Hacking is when someone breaks into a computer system. They break in by going around the usual security, like passwords, and getting into the computer system via a different route to the official one. It’s a bit like breaking into a house but finding a different way in other than the front door. Criminals carry out hacking attacks against businesses or organizations because they want to break into a company’s computer systems to cause trouble. For example, they might want to steal information about customers or to stop an organization from being able to run properly. The fact that so many companies all around the world are on the internet makes it easier for hackers to break into systems like this, as so many people are now connected online.
What is the effect of hacking?
Hacking can have a devastating effect on a company.

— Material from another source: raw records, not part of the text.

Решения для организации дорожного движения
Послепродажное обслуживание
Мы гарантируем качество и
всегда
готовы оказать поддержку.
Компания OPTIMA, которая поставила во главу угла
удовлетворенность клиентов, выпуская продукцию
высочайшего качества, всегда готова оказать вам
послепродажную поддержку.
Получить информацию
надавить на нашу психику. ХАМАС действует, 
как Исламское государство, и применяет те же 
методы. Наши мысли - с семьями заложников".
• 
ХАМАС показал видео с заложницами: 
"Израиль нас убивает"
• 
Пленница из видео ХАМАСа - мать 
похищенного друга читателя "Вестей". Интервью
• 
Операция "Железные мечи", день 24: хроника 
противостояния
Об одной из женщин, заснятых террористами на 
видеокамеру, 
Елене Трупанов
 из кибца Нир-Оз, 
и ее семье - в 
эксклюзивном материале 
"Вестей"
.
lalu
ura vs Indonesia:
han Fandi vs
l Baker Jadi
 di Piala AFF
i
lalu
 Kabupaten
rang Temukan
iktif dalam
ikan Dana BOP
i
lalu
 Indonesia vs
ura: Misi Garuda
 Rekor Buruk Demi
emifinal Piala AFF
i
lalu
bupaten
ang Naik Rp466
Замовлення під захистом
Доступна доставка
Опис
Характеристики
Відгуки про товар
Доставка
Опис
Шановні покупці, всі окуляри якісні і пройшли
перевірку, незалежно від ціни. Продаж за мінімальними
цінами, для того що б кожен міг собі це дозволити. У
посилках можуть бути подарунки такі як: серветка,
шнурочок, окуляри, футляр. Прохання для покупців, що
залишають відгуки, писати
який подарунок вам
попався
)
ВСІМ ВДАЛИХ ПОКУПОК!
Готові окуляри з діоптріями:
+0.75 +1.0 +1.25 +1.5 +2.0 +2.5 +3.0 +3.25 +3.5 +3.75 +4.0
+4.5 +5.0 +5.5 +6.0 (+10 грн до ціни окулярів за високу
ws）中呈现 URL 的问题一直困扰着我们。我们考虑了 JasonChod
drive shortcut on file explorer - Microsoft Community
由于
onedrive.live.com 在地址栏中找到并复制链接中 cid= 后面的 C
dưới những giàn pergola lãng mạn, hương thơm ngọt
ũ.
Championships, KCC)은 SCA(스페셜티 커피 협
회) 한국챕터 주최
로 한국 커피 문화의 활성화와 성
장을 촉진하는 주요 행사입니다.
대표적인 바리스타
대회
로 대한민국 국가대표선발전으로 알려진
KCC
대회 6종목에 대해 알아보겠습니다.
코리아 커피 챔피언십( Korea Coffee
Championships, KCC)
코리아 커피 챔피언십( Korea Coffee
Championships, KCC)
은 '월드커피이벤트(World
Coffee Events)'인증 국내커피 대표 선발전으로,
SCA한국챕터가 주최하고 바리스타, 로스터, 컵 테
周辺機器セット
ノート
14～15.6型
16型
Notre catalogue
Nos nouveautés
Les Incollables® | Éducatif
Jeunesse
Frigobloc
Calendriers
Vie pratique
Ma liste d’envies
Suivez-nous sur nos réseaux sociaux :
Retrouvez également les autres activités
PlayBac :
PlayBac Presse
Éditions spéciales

- Time is lost as the company try to fix their systems and websites
- The organization’s reputation is damaged, as it shows their systems are maybe not very safe
- They might lose customers if people stop trusting the company and decide not to use their services anymore
- Important or sensitive information about customers could be stolen
- Companies might be forced to pay money in order to get back into their computers – and once they’ve paid the money, the criminals might not even let them back into their system anyway
Is hacking always a crime?
When hacking is used for harmful reasons such as above, then it is a criminal offense and against the law. However, knowing how to hack a computer system is not a crime – and you can use those skills in a positive way. Many companies will employ people who know how to hack and ask them to deliberately try to break into their systems. This helps companies to know if their security is good enough and see where there are problems. For example, it’s a bit like having somebody come to look at your house to tell you which windows need better locks so your house is more secure. Those who know how to hack are also needed in order to stop hacking attacks. For example, the attack that happened last week was stopped by a 22-year-old cybersecurity researcher, because he had hacking knowledge. So it can be used for good things too.